Start of Given data
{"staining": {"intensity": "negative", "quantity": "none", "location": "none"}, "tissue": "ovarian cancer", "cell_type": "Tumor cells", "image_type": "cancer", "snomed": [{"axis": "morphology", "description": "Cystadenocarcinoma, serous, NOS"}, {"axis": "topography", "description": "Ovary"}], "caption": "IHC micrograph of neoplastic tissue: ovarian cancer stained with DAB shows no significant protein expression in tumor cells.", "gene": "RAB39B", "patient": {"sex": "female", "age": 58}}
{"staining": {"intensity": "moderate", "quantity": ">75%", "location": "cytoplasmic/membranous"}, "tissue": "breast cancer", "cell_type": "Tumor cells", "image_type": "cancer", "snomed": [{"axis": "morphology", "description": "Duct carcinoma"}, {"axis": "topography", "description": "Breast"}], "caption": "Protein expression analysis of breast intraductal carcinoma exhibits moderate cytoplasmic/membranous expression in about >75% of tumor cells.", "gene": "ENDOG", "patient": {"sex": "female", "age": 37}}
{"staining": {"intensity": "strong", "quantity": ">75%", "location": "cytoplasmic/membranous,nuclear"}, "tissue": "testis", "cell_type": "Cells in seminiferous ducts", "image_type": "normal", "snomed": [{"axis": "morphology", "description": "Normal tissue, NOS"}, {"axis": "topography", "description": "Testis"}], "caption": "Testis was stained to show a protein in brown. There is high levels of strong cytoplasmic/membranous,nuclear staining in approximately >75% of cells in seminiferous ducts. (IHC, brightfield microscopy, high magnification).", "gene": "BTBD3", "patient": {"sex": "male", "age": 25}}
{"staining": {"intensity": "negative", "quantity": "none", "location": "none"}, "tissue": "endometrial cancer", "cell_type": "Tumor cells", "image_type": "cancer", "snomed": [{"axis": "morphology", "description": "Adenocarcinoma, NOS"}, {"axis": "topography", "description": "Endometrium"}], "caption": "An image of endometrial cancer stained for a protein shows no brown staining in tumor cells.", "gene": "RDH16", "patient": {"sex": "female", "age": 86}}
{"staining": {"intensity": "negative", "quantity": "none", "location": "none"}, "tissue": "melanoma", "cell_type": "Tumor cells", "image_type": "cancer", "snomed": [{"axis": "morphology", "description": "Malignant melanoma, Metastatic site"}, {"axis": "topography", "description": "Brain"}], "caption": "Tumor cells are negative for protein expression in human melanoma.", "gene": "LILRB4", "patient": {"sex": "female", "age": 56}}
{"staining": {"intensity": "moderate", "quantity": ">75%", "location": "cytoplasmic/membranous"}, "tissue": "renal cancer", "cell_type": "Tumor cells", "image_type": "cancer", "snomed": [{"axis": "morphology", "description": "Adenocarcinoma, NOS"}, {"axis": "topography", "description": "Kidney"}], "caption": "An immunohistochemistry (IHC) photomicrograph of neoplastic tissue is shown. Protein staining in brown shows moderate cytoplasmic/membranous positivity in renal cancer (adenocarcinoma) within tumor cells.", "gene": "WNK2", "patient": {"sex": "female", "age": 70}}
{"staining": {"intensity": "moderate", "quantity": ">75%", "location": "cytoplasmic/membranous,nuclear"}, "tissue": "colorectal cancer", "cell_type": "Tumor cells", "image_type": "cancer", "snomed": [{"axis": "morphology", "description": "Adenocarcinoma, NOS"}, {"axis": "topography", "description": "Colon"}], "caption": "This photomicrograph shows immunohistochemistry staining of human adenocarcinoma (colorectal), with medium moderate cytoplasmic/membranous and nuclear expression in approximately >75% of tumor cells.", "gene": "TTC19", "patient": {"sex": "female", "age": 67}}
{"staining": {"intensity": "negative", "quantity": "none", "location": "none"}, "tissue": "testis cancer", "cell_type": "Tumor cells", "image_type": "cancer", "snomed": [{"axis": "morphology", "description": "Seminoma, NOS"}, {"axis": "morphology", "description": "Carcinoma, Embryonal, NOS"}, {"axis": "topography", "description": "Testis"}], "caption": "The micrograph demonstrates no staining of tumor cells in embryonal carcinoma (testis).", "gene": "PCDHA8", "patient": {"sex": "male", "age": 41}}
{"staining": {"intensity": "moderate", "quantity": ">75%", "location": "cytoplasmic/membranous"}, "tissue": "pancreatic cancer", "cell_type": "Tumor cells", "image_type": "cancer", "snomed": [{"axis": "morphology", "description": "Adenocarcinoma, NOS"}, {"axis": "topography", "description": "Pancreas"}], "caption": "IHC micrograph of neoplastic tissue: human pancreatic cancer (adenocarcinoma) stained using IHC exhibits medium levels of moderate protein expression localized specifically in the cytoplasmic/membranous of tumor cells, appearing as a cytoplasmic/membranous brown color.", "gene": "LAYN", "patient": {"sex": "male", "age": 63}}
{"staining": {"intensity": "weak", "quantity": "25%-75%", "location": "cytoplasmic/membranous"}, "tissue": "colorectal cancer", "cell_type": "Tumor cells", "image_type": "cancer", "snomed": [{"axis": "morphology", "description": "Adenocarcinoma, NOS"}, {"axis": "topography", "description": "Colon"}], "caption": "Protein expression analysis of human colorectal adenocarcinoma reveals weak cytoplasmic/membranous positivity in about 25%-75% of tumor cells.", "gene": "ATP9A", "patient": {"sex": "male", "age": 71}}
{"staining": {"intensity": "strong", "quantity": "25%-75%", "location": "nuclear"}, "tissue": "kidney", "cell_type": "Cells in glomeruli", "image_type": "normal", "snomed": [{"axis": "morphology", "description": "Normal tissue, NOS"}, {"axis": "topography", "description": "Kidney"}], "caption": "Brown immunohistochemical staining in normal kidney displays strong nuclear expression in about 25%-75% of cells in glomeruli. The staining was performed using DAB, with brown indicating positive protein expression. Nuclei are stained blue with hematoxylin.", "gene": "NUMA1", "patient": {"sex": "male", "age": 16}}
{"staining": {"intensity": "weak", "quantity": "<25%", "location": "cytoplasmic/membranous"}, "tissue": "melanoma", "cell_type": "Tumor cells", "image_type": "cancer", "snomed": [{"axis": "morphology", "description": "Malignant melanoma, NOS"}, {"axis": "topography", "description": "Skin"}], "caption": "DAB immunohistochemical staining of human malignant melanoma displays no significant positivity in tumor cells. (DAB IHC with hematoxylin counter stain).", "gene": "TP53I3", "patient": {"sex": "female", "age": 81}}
End of Given data
> _What the task asks_: All records above are to be output again exactly as they stand.

> _Result below_:
{"staining": {"intensity": "negative", "quantity": "none", "location": "none"}, "tissue": "ovarian cancer", "cell_type": "Tumor cells", "image_type": "cancer", "snomed": [{"axis": "morphology", "description": "Cystadenocarcinoma, serous, NOS"}, {"axis": "topography", "description": "Ovary"}], "caption": "IHC micrograph of neoplastic tissue: ovarian cancer stained with DAB shows no significant protein expression in tumor cells.", "gene": "RAB39B", "patient": {"sex": "female", "age": 58}}
{"staining": {"intensity": "moderate", "quantity": ">75%", "location": "cytoplasmic/membranous"}, "tissue": "breast cancer", "cell_type": "Tumor cells", "image_type": "cancer", "snomed": [{"axis": "morphology", "description": "Duct carcinoma"}, {"axis": "topography", "description": "Breast"}], "caption": "Protein expression analysis of breast intraductal carcinoma exhibits moderate cytoplasmic/membranous expression in about >75% of tumor cells.", "gene": "ENDOG", "patient": {"sex": "female", "age": 37}}
{"staining": {"intensity": "strong", "quantity": ">75%", "location": "cytoplasmic/membranous,nuclear"}, "tissue": "testis", "cell_type": "Cells in seminiferous ducts", "image_type": "normal", "snomed": [{"axis": "morphology", "description": "Normal tissue, NOS"}, {"axis": "topography", "description": "Testis"}], "caption": "Testis was stained to show a protein in brown. There is high levels of strong cytoplasmic/membranous,nuclear staining in approximately >75% of cells in seminiferous ducts. (IHC, brightfield microscopy, high magnification).", "gene": "BTBD3", "patient": {"sex": "male", "age": 25}}
{"staining": {"intensity": "negative", "quantity": "none", "location": "none"}, "tissue": "endometrial cancer", "cell_type": "Tumor cells", "image_type": "cancer", "snomed": [{"axis": "morphology", "description": "Adenocarcinoma, NOS"}, {"axis": "topography", "description": "Endometrium"}], "caption": "An image of endometrial cancer stained for a protein shows no brown staining in tumor cells.", "gene": "RDH16", "patient": {"sex": "female", "age": 86}}
{"staining": {"intensity": "negative", "quantity": "none", "location": "none"}, "tissue": "melanoma", "cell_type": "Tumor cells", "image_type": "cancer", "snomed": [{"axis": "morphology", "description": "Malignant melanoma, Metastatic site"}, {"axis": "topography", "description": "Brain"}], "caption": "Tumor cells are negative for protein expression in human melanoma.", "gene": "LILRB4", "patient": {"sex": "female", "age": 56}}
{"staining": {"intensity": "moderate", "quantity": ">75%", "location": "cytoplasmic/membranous"}, "tissue": "renal cancer", "cell_type": "Tumor cells", "image_type": "cancer", "snomed": [{"axis": "morphology", "description": "Adenocarcinoma, NOS"}, {"axis": "topography", "description": "Kidney"}], "caption": "An immunohistochemistry (IHC) photomicrograph of neoplastic tissue is shown. Protein staining in brown shows moderate cytoplasmic/membranous positivity in renal cancer (adenocarcinoma) within tumor cells.", "gene": "WNK2", "patient": {"sex": "female", "age": 70}}
{"staining": {"intensity": "moderate", "quantity": ">75%", "location": "cytoplasmic/membranous,nuclear"}, "tissue": "colorectal cancer", "cell_type": "Tumor cells", "image_type": "cancer", "snomed": [{"axis": "morphology", "description": "Adenocarcinoma, NOS"}, {"axis": "topography", "description": "Colon"}], "caption": "This photomicrograph shows immunohistochemistry staining of human adenocarcinoma (colorectal), with medium moderate cytoplasmic/membranous and nuclear expression in approximately >75% of tumor cells.", "gene": "TTC19", "patient": {"sex": "female", "age": 67}}
{"staining": {"intensity": "negative", "quantity": "none", "location": "none"}, "tissue": "testis cancer", "cell_type": "Tumor cells", "image_type": "cancer", "snomed": [{"axis": "morphology", "description": "Seminoma, NOS"}, {"axis": "morphology", "description": "Carcinoma, Embryonal, NOS"}, {"axis": "topography", "description": "Testis"}], "caption": "The micrograph demonstrates no staining of tumor cells in embryonal carcinoma (testis).", "gene": "PCDHA8", "patient": {"sex": "male", "age": 41}}
{"staining": {"intensity": "moderate", "quantity": ">75%", "location": "cytoplasmic/membranous"}, "tissue": "pancreatic cancer", "cell_type": "Tumor cells", "image_type": "cancer", "snomed": [{"axis": "morphology", "description": "Adenocarcinoma, NOS"}, {"axis": "topography", "description": "Pancreas"}], "caption": "IHC micrograph of neoplastic tissue: human pancreatic cancer (adenocarcinoma) stained using IHC exhibits medium levels of moderate protein expression localized specifically in the cytoplasmic/membranous of tumor cells, appearing as a cytoplasmic/membranous brown color.", "gene": "LAYN", "patient": {"sex": "male", "age": 63}}
{"staining": {"intensity": "weak", "quantity": "25%-75%", "location": "cytoplasmic/membranous"}, "tissue": "colorectal cancer", "cell_type": "Tumor cells", "image_type": "cancer", "snomed": [{"axis": "morphology", "description": "Adenocarcinoma, NOS"}, {"axis": "topography", "description": "Colon"}], "caption": "Protein expression analysis of human colorectal adenocarcinoma reveals weak cytoplasmic/membranous positivity in about 25%-75% of tumor cells.", "gene": "ATP9A", "patient": {"sex": "male", "age": 71}}
{"staining": {"intensity": "strong", "quantity": "25%-75%", "location": "nuclear"}, "tissue": "kidney", "cell_type": "Cells in glomeruli", "image_type": "normal", "snomed": [{"axis": "morphology", "description": "Normal tissue, NOS"}, {"axis": "topography", "description": "Kidney"}], "caption": "Brown immunohistochemical staining in normal kidney displays strong nuclear expression in about 25%-75% of cells in glomeruli. The staining was performed using DAB, with brown indicating positive protein expression. Nuclei are stained blue with hematoxylin.", "gene": "NUMA1", "patient": {"sex": "male", "age": 16}}
{"staining": {"intensity": "weak", "quantity": "<25%", "location": "cytoplasmic/membranous"}, "tissue": "melanoma", "cell_type": "Tumor cells", "image_type": "cancer", "snomed": [{"axis": "morphology", "description": "Malignant melanoma, NOS"}, {"axis": "topography", "description": "Skin"}], "caption": "DAB immunohistochemical staining of human malignant melanoma displays no significant positivity in tumor cells. (DAB IHC with hematoxylin counter stain).", "gene": "TP53I3", "patient": {"sex": "female", "age": 81}}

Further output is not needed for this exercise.